As a sidebar, I’d like to spend few words discussing what “the transition between the drafting and building portions of the event” means. At casual events, the transition between drafting and building is most often non-existent (everyone just sits in the same seat they drafted to build their deck) or self-organized (individual players decide to move to another table, so no one can see their deck). For Competitive or Professional events, we take things a little more seriously: we don’t want players to be next to their potential opponents while they’re registering their pool and building! To achieve this, one of the scorekeeper’s jobs is to create new seating assignments that disperse players from the same pod throughout the room. The judges then cut and deliver these new assignments sometime before the draft ends. This is one of the most time-sensitive components of the entire draft, as any delay will impact every player in the room.

Fortunately, PT BFZ was actually the second time I’d been Logistics Lead on Day One: I had the same role at the previous Pro Tour, PT Origins. I learned a lot from that experience, as well as from observing Gavin Duggan execute the same responsibilities on Day Two. One of my major takeaways was rethinking how I divided and assigned tasks. At PT Origins, the play area was neatly divided into four sections, and my team had four members who were available during the draft. How convenient, right? So I put each of my team members in charge of one section, and asked them to make sure everything was taken care of for their particular section at the appropriate time.

While attractive in theory, this division of responsibilities led to us missing out on opportunities to parallelize tasks and avoid redundancy. On Day Two of PT Origins, I noticed that Gavin instead put specific judges in charge of certain tasks and it went very smoothly, so that was the approach I adopted for Day One of PT BFZ. Nicholas spearheaded setting out the draft packs, Jon oversaw distributing basic lands, and James took the lead on passing out all the other goodies and numbering the decklists.

Numbering the decklists is another idea I appropriated after seeing it in action at PT Origins. We want decklists to be available to players as close as possible to when they’re needed, but not before. The two schools of thought here are (1) placing eight decklists at the start of the draft (in the middle of each pod, out of the way), or delivering them along with the build assignments midway through the draft. I chose Option 2 for Day One, but either way, pre-numbering the decklists for each draft pod makes the Deck Checks team’s lives much easier.

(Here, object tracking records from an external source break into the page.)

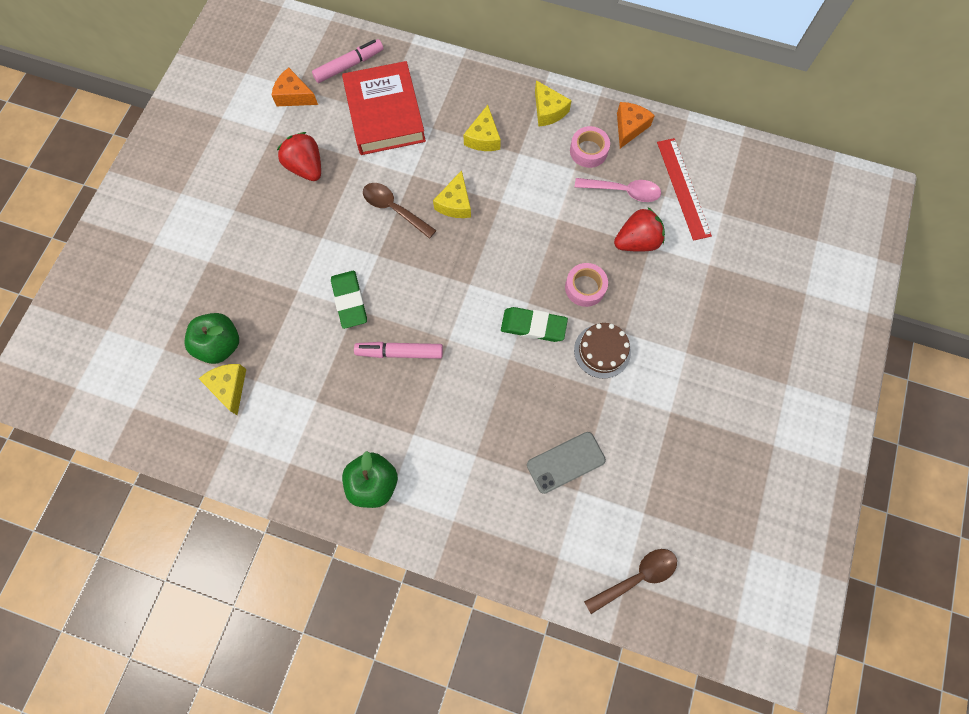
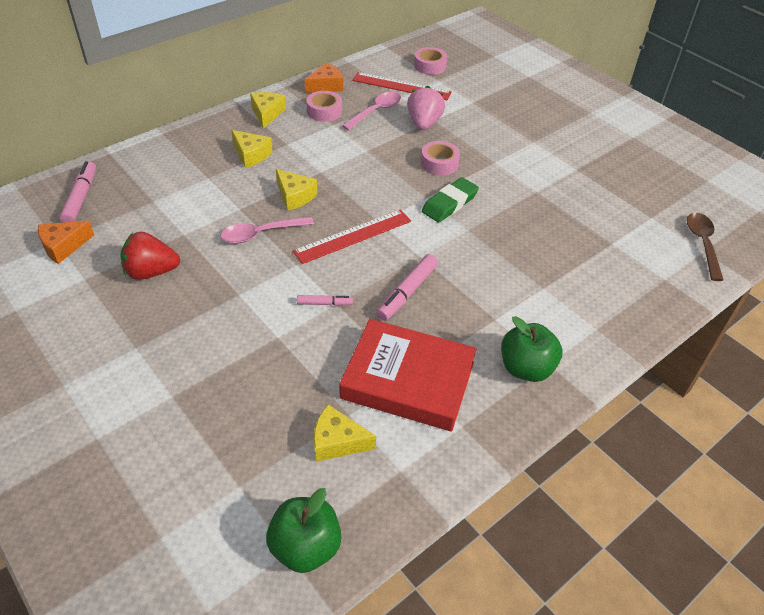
camera: 60 degrees left, 25 degrees down
(220, 345) = (281, 428): green apple -> green apple (305, 547)
(349, 301) = (324, 303): green eraser -> pink marker
(384, 113) = (158, 198): red book -> red book (408, 380)
(394, 209) = (261, 234): brown spoon -> pink spoon
(437, 275) = (353, 236): none -> red ruler
(548, 111) = (267, 114): yellow cheese -> yellow cheese turned 90 degrees counterclockwise
(565, 462) = (583, 238): grey phone -> none
(602, 351) = (501, 179): brown cake -> none
(629, 127) = (326, 86): orange cheese -> orange cheese turned 90 degrees clockwise
(637, 241) = (424, 123): red strawberry -> pink strawberry
(742, 192) = (430, 66): none -> pink tape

Overall, I feel the draft went quite smoothly. All the product was ready when the players arrived, and everything else (decklists, basic lands, sleeves) was delivered to the players in a timely fashion. If I could do it over, there were some minor elements of the execution I would have adjusted. For example, Lems suggested putting out the decklists at the start of the day (Option 1 above). I also would have “staged” the sleeves on the judge table earlier in the day, rather than carrying them out in unattractive cardboard boxes during the start of the draft. I was also a few seconds late getting to the clock to start the timer for the build portion.

Later in the day, when I asked for feedback, Lems encouraged me to touch base with the Logistics Lead for Day Two to share what worked, what didn’t, and any other potential challenges. I thought this was a great suggestion, so I found a few minutes to chat with Jeff “J-Mo” Morrow before the end of the day. I shared the issues I ran into above, as well as mentioned he should make sure there were enough basic lands left for the second draft (unsurprisingly, there were). As I expected, the Day Two draft also went quite smoothly, guided by J-Mo’s steady hand.

Of course, there’s a lot more to being a team lead than delegating responsibilities executing tasks. Next week, I’ll discuss some of the other aspects of my stint as a team lead, focusing on team building and the unique challenges of leading a team of all L3 judges. I’ll also discuss a couple of the rulings I took at the Pro Tour, and what it was like to be on the Coverage team for Saturday.